Saturday, September 09, 2006

Wunderground

Next weekend starts the crazy RISD Museum show of Providence poster art from 1995-2005. The early/mid nineties were a crucial time for rock posters and Providence artists...and the museum is having a show to commemorate it.

Exerpt from the site:

WUNDERGROUND: PROVIDENCE, 1995 TO THE PRESENT

September 15, 2006-January 7, 2007

PROVIDENCE, RI — For the past decade, Providence has been the site of a radical underground art scene, giving rise to a multi-faceted, unbridled aesthetic that is as distinct as it is influential. The work earns international press ranging from music and fine art to comic and shelter publications, yet the artists maintain their underground life-as-art practices. This fall, the Museum presents Wunderground: Providence, 1995 to the present, an exhibition celebrating Providence’s intersection of art and music.

This watershed exhibition consists of two parts, representing present and past: Shangri-la-la-land and Providence Poster Art, 1995-2005. Organized by Judith Tannenbaum, Richard Brown Baker Curator of Contemporary Art, the exhibition is conceived by a core group of eight artists: Mat Brinkman, Brian Chippendale, Jim Drain [RISD ’98, Sculpture], Leif Goldberg [RISD ’97, Film, Animation, Video], Jungil Hong [RISD ’99, Ceramics], Xander Marro, Erin Rosenthal [RISD ’98, Film/Animation/Video] and Pippi Zornoza [RISD ’01, Printmaking].

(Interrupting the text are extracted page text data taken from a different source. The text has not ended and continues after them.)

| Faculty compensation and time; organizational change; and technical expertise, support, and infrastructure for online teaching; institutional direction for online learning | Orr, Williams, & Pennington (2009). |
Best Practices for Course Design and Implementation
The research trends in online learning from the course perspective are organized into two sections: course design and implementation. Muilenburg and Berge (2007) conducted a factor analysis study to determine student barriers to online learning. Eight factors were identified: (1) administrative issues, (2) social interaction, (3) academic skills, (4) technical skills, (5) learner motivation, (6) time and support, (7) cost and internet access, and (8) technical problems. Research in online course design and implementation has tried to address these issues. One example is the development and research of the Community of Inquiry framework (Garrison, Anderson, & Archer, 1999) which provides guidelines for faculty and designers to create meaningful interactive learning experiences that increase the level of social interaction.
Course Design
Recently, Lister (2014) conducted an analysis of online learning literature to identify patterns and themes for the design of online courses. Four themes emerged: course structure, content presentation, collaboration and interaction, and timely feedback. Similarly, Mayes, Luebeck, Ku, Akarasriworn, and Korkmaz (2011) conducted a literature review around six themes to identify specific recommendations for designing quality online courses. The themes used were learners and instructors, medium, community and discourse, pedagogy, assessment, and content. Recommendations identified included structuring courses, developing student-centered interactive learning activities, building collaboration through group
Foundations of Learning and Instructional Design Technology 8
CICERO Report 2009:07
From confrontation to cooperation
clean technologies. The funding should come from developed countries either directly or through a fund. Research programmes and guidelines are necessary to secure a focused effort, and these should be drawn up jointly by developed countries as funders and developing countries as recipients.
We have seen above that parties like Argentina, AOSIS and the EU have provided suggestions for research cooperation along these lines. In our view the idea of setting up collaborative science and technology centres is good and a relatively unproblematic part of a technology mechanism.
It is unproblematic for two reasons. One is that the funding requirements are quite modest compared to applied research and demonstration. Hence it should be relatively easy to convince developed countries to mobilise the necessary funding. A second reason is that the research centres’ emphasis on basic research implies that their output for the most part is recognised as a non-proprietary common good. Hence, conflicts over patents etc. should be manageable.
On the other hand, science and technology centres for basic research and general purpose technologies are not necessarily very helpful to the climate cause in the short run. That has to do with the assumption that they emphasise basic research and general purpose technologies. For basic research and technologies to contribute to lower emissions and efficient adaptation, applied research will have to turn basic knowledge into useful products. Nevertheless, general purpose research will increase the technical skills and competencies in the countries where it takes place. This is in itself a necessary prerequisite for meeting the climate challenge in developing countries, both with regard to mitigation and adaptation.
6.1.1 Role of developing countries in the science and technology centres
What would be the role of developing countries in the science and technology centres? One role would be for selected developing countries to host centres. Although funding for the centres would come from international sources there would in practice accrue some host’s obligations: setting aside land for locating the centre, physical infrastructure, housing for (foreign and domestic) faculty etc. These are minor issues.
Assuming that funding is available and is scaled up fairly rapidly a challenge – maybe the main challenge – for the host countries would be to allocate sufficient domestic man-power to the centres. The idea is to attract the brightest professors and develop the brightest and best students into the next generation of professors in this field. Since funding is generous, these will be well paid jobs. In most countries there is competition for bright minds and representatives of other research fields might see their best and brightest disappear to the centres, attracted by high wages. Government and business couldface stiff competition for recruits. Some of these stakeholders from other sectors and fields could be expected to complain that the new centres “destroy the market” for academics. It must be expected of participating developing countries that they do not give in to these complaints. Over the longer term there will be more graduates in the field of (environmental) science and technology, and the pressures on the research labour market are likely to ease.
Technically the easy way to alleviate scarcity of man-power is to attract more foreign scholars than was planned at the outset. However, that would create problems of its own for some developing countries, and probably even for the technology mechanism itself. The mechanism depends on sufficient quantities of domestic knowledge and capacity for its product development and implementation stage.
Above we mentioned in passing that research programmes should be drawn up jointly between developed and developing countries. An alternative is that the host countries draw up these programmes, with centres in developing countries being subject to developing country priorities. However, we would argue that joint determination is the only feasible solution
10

For Shangri-la-la-land the eight artists will construct a sculptural installation especially for the Museum’s soaring 30-foot Main Gallery, transforming it into a fantastic landscape loosely based on the idea of a village. Taking the raucous interiors of such Providence artists’ collectives as Fort Thunder and Dirt Palace as a guide, bets are on for a lively spectacle.

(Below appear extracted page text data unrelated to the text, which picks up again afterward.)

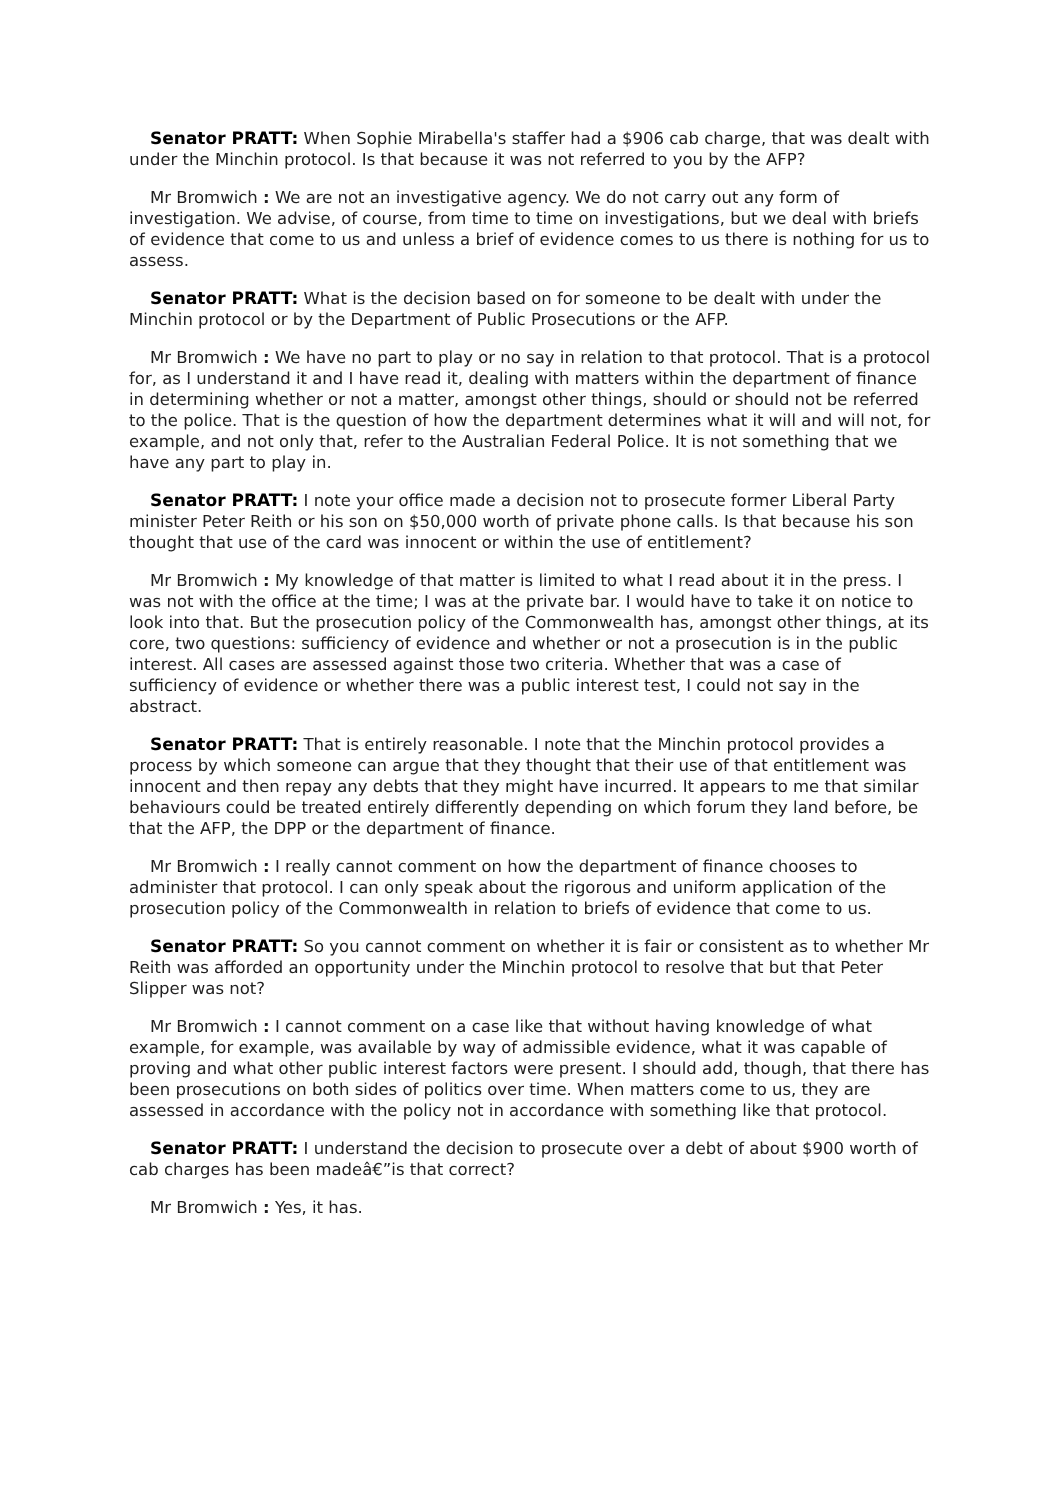Senator PRATT: When Sophie Mirabella's staffer had a $906 cab charge, that was dealt with under the Minchin protocol. Is that because it was not referred to you by the AFP?
Mr Bromwich : We are not an investigative agency. We do not carry out any form of investigation. We advise, of course, from time to time on investigations, but we deal with briefs of evidence that come to us and unless a brief of evidence comes to us there is nothing for us to assess.
Senator PRATT: What is the decision based on for someone to be dealt with under the Minchin protocol or by the Department of Public Prosecutions or the AFP.
Mr Bromwich : We have no part to play or no say in relation to that protocol. That is a protocol for, as I understand it and I have read it, dealing with matters within the department of finance in determining whether or not a matter, amongst other things, should or should not be referred to the police. That is the question of how the department determines what it will and will not, for example, and not only that, refer to the Australian Federal Police. It is not something that we have any part to play in.
Senator PRATT: I note your office made a decision not to prosecute former Liberal Party minister Peter Reith or his son on $50,000 worth of private phone calls. Is that because his son thought that use of the card was innocent or within the use of entitlement?
Mr Bromwich : My knowledge of that matter is limited to what I read about it in the press. I was not with the office at the time; I was at the private bar. I would have to take it on notice to look into that. But the prosecution policy of the Commonwealth has, amongst other things, at its core, two questions: sufficiency of evidence and whether or not a prosecution is in the public interest. All cases are assessed against those two criteria. Whether that was a case of sufficiency of evidence or whether there was a public interest test, I could not say in the abstract.
Senator PRATT: That is entirely reasonable. I note that the Minchin protocol provides a process by which someone can argue that they thought that their use of that entitlement was innocent and then repay any debts that they might have incurred. It appears to me that similar behaviours could be treated entirely differently depending on which forum they land before, be that the AFP, the DPP or the department of finance.
Mr Bromwich : I really cannot comment on how the department of finance chooses to administer that protocol. I can only speak about the rigorous and uniform application of the prosecution policy of the Commonwealth in relation to briefs of evidence that come to us.
Senator PRATT: So you cannot comment on whether it is fair or consistent as to whether Mr Reith was afforded an opportunity under the Minchin protocol to resolve that but that Peter Slipper was not?
Mr Bromwich : I cannot comment on a case like that without having knowledge of what example, for example, was available by way of admissible evidence, what it was capable of proving and what other public interest factors were present. I should add, though, that there has been prosecutions on both sides of politics over time. When matters come to us, they are assessed in accordance with the policy not in accordance with something like that protocol.
Senator PRATT: I understand the decision to prosecute over a debt of about $900 worth of cab charges has been madeâ€”is that correct?
Mr Bromwich : Yes, it has.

Providence Poster Art, 1995-2005 will display, floor-to-ceiling, some 2,000 screen-printed posters advertising rock shows, art exhibitions, and community events held in Providence since 1995 — a comprehensive timeline of the signature creative activities of the underground’s last decade: silk-screening and noise music. Over 200 artists created these colorful, graphic, cartoony posters for happenings at off-the-radar venues such as Rogue/Renegade, Box of Knives, and Pink Rabbit. Headsets with recordings of live shows will pepper the galleries.